Within the core module for the encryption, the above modules were connected together to create the datapath for the encryption. The core module made use of enabled registers and multiplexers to control the data signals to accurately carry out each round. The module took a load signal as input, and when asserted began the encryption with round 0. In round 0, the key was fed into the key expansion module and the plain text was fed into the key compination module with the key. For rounds 1-9, the key was updated and along with the input to the datapath. On round 10, the column transformation module was skipped in the data path. After round 10 was completed, a output done signal was asserted to signal the the encryption was complete.

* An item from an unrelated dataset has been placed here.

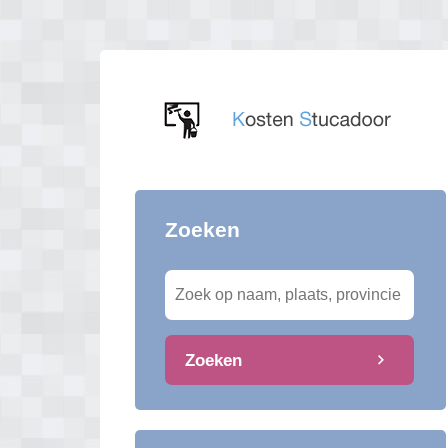
Zoeken
Zoeken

The MCU was used to give the FPGA a key and plain text to encrypt via SPI and then recieved the encrypted text back via SPI. The MCU then lit up an LED to signify the encryption was done, and lit up one LED to show that this was succesful or another one if unsuccessful. The top level AES module for the FPGA contained the AES core module and a module to carry out the SPI transactions. When the key and plain text were recieved, the SPI module would assert a load signal to the core module to start the encryption. When the FPGA was done with the encryption, the SPI module would send the encrypted text back to the MCU when the done signal was asserted.
Prior to the design being tested in hardware, it was tested in simulation. Test benches were written and ran for each module within the data path. Then test benches were ran on the core and SPI modules to confirm the encryption and SPI transaction worked as expected in simulation. Once these test benches ran successfully, the design was programmed in hardware and used the LEDs to show the resulting success of the encyrption. A logic analyzer was used to confirm the correctness of the SPI transactions taking place.
Technical Documentation:
The sourcecode for the project can be found in the Github repository.
Schematic
Figure 1 shows the circuit for the design.
Block Diagrams
Figure 2 shows the block diagram for the AES core implimented on the FPGA. Figure 3 shows the logic for the enable, reset, and select signals in the core module.
Figure 4 shows the block diagram for the top level AES module implimented on the FPGA.
Results and Discussion
The design was succesful in carrying out encryption according to the AES standard. All modules passed their corresponding test benches in simulation, and the design was able to fit on the FPGA. The FPGA design successfully communicated with the MCU in hardware. Upon a reset to the MCU, which causes it to resend the plain text and key and wait for the cipher text, the light indicating success was lit when the done light was lit. This showed the design worked in hardware.
Example SPI Transaction
Figure 5 shows an example SPI transaction read on the logic analyzer. Figure 6 shows a zoomed in view of this transaction. The decoded bytes on the CIPO line in the picture show the first 5 words of the cipher text being sent out by the FPGA. These words match the expected values for the first five words.
Conclusion
The design on the FPGA successfully carried out encryption according to the AES standard and successfully communicated with the MCU to carry out an encryption. I spent 12 hours on this lab.